Eine Widerstandsgruppe der KPD mit 70 Mitgliedern wird ausgehoben, verhaftet und verurteilt. Eine Vielzahl von Beispielen trug Dr.Teresiak dazu vor. Prozesse wegen Hochverrats werden durchgeführt, es wird gefoltert und getötet. Der jüdische, sozial engagierte Arzt Dr. Arno Philippsthal, der seine Praxis in Biesdorf hat, ist das erste Todesopfer.
Er wird im März 1933 ohne Angabe von Gründen verhaftet, in die Kaserne der Feldpolizei in der General-Pape-Straße in Tempelhof verbracht, wo er schwer misshandelt zu Tode kommt. Seiner wird noch heute gedacht. Das in Biesdorf befindliche Alpenland/ Alten- und Pflegeheim trägt seinen Namen.

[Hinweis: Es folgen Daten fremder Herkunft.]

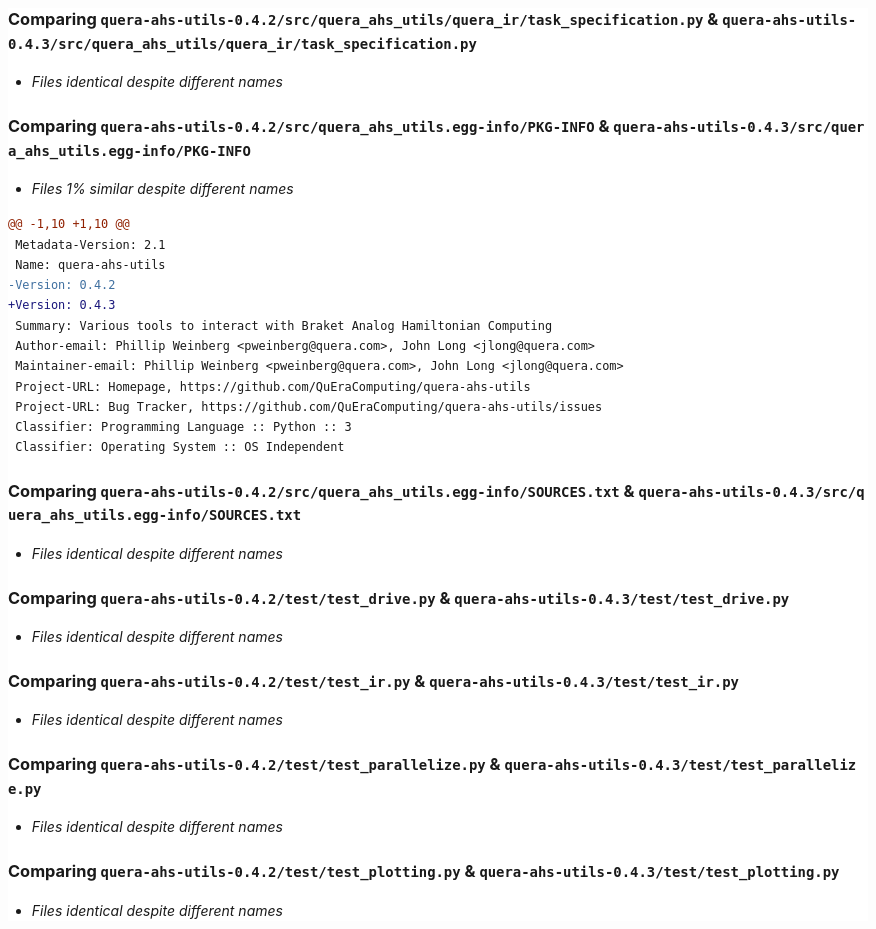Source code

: ### Comparing `quera-ahs-utils-0.4.2/src/quera_ahs_utils/quera_ir/task_specification.py` & `quera-ahs-utils-0.4.3/src/quera_ahs_utils/quera_ir/task_specification.py`

 * *Files identical despite different names*

### Comparing `quera-ahs-utils-0.4.2/src/quera_ahs_utils.egg-info/PKG-INFO` & `quera-ahs-utils-0.4.3/src/quera_ahs_utils.egg-info/PKG-INFO`

 * *Files 1% similar despite different names*

```diff
@@ -1,10 +1,10 @@
 Metadata-Version: 2.1
 Name: quera-ahs-utils
-Version: 0.4.2
+Version: 0.4.3
 Summary: Various tools to interact with Braket Analog Hamiltonian Computing
 Author-email: Phillip Weinberg <pweinberg@quera.com>, John Long <jlong@quera.com>
 Maintainer-email: Phillip Weinberg <pweinberg@quera.com>, John Long <jlong@quera.com>
 Project-URL: Homepage, https://github.com/QuEraComputing/quera-ahs-utils
 Project-URL: Bug Tracker, https://github.com/QuEraComputing/quera-ahs-utils/issues
 Classifier: Programming Language :: Python :: 3
 Classifier: Operating System :: OS Independent
```

### Comparing `quera-ahs-utils-0.4.2/src/quera_ahs_utils.egg-info/SOURCES.txt` & `quera-ahs-utils-0.4.3/src/quera_ahs_utils.egg-info/SOURCES.txt`

 * *Files identical despite different names*

### Comparing `quera-ahs-utils-0.4.2/test/test_drive.py` & `quera-ahs-utils-0.4.3/test/test_drive.py`

 * *Files identical despite different names*

### Comparing `quera-ahs-utils-0.4.2/test/test_ir.py` & `quera-ahs-utils-0.4.3/test/test_ir.py`

 * *Files identical despite different names*

### Comparing `quera-ahs-utils-0.4.2/test/test_parallelize.py` & `quera-ahs-utils-0.4.3/test/test_parallelize.py`

 * *Files identical despite different names*

### Comparing `quera-ahs-utils-0.4.2/test/test_plotting.py` & `quera-ahs-utils-0.4.3/test/test_plotting.py`

 * *Files identical despite different names*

Dass die Gedenkkultur im heutigen Stadtbezirk Marzahn-Hellersdorf einen guten Stand erreicht hat und gepflegt wird, konnte Herr Brauer, der Vorsitzende des Heimatvereins, berichten, denn der Heimatverein ist daran maßgeblich beteiligt. Stelen, Gedenksteine und-tafeln, Stolpersteine usw. geben den Opfern einen Namen, erinnern an die Verbrechen der NS-Herrschaft, sollen aufrütteln, die Menschen zum Nachdenken und Schlussfolgern anregen.
Verweisen möchte ich an dieser Stelle auch auf die Schriftenreihe des Heimatvereins zur Regional- und Heimatgeschichte und an die Chronik des Bezirksmuseums im Rahmen der Ausstellung „Marzahn-Hellersdorf 1933 – 1945“.
Mein Bericht bliebe unvollständig, würde ich nicht erwähnen, dass die Veranstaltung in der Alice-Salomon-Hochschule stattfand. Frau Prof. Dr.Toppe berichtete den Teilnehmern von Alice Salomon, einer engagierten Frau, die sich sehr früh der Frauenarbeit widmete. Sie war Direktorin der Sozialen Frauenschule und Präsidentin der Deutschen Akademie für soziale und pädagogische Frauenarbeit.
Nach der Machtübernahme der NSDAP wurde sie ihrer Ämter enthoben und 1937 innerhalb von drei Wochen zur Emigration gezwungen. Bei Nichtbefolgung der Anweisung drohte ihr die Einlieferung in ein Konzentrationslager. Auch ihr wird mit dieser Schule, deren Vorläuferin die 1908 gegründete Soziale Frauenschule ist, ein Denkmal gesetzt.